# [What to do]
Return, exactly as written, every line from the first line of the data below through the line that contains "Page size: 1241x1754.".

# [Recorded data]
....
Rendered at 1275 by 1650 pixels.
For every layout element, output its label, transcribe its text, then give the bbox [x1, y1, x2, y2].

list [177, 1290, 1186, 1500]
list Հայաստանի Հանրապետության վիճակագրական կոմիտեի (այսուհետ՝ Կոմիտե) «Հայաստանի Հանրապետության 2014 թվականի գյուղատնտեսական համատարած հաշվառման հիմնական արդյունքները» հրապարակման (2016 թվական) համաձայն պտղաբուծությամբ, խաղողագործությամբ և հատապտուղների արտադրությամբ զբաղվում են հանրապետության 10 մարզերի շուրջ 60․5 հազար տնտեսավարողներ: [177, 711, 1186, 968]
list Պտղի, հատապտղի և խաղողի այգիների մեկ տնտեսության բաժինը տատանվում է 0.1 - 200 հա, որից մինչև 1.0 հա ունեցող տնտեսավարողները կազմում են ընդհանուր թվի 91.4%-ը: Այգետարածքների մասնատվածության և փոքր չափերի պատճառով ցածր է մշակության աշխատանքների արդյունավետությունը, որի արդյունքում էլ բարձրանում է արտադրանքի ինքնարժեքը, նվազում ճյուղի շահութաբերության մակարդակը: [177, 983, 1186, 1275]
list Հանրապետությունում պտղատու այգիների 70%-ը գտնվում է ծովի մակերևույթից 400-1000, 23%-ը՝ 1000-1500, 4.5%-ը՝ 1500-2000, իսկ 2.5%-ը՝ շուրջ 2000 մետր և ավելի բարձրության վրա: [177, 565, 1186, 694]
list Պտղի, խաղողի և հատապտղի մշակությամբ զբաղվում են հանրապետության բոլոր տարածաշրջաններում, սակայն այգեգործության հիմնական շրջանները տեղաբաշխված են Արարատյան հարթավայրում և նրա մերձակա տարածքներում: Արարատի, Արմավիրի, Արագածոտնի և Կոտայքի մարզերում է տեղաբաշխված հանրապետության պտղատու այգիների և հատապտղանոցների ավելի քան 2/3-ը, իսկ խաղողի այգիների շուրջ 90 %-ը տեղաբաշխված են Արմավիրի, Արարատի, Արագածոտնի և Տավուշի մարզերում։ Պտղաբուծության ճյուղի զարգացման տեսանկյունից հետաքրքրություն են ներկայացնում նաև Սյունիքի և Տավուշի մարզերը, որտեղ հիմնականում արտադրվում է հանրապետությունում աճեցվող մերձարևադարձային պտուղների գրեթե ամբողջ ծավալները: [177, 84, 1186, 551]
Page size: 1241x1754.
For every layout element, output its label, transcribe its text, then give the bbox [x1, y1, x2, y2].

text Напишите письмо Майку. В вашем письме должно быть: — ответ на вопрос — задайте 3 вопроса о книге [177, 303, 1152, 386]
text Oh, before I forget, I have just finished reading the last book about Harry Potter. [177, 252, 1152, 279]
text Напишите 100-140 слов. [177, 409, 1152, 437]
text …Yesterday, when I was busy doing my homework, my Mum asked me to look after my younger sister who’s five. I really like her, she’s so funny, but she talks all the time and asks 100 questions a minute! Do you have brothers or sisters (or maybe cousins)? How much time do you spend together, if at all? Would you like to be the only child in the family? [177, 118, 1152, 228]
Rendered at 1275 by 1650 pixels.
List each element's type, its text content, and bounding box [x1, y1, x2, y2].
....
# [Reply to the exercise]
Rendered at 1275 by 1650 pixels.
For every layout element, output its label, transcribe its text, then give the bbox [x1, y1, x2, y2].

list [177, 1290, 1186, 1500]
list Հայաստանի Հանրապետության վիճակագրական կոմիտեի (այսուհետ՝ Կոմիտե) «Հայաստանի Հանրապետության 2014 թվականի գյուղատնտեսական համատարած հաշվառման հիմնական արդյունքները» հրապարակման (2016 թվական) համաձայն պտղաբուծությամբ, խաղողագործությամբ և հատապտուղների արտադրությամբ զբաղվում են հանրապետության 10 մարզերի շուրջ 60․5 հազար տնտեսավարողներ: [177, 711, 1186, 968]
list Պտղի, հատապտղի և խաղողի այգիների մեկ տնտեսության բաժինը տատանվում է 0.1 - 200 հա, որից մինչև 1.0 հա ունեցող տնտեսավարողները կազմում են ընդհանուր թվի 91.4%-ը: Այգետարածքների մասնատվածության և փոքր չափերի պատճառով ցածր է մշակության աշխատանքների արդյունավետությունը, որի արդյունքում էլ բարձրանում է արտադրանքի ինքնարժեքը, նվազում ճյուղի շահութաբերության մակարդակը: [177, 983, 1186, 1275]
list Հանրապետությունում պտղատու այգիների 70%-ը գտնվում է ծովի մակերևույթից 400-1000, 23%-ը՝ 1000-1500, 4.5%-ը՝ 1500-2000, իսկ 2.5%-ը՝ շուրջ 2000 մետր և ավելի բարձրության վրա: [177, 565, 1186, 694]
list Պտղի, խաղողի և հատապտղի մշակությամբ զբաղվում են հանրապետության բոլոր տարածաշրջաններում, սակայն այգեգործության հիմնական շրջանները տեղաբաշխված են Արարատյան հարթավայրում և նրա մերձակա տարածքներում: Արարատի, Արմավիրի, Արագածոտնի և Կոտայքի մարզերում է տեղաբաշխված հանրապետության պտղատու այգիների և հատապտղանոցների ավելի քան 2/3-ը, իսկ խաղողի այգիների շուրջ 90 %-ը տեղաբաշխված են Արմավիրի, Արարատի, Արագածոտնի և Տավուշի մարզերում։ Պտղաբուծության ճյուղի զարգացման տեսանկյունից հետաքրքրություն են ներկայացնում նաև Սյունիքի և Տավուշի մարզերը, որտեղ հիմնականում արտադրվում է հանրապետությունում աճեցվող մերձարևադարձային պտուղների գրեթե ամբողջ ծավալները: [177, 84, 1186, 551]
Page size: 1241x1754.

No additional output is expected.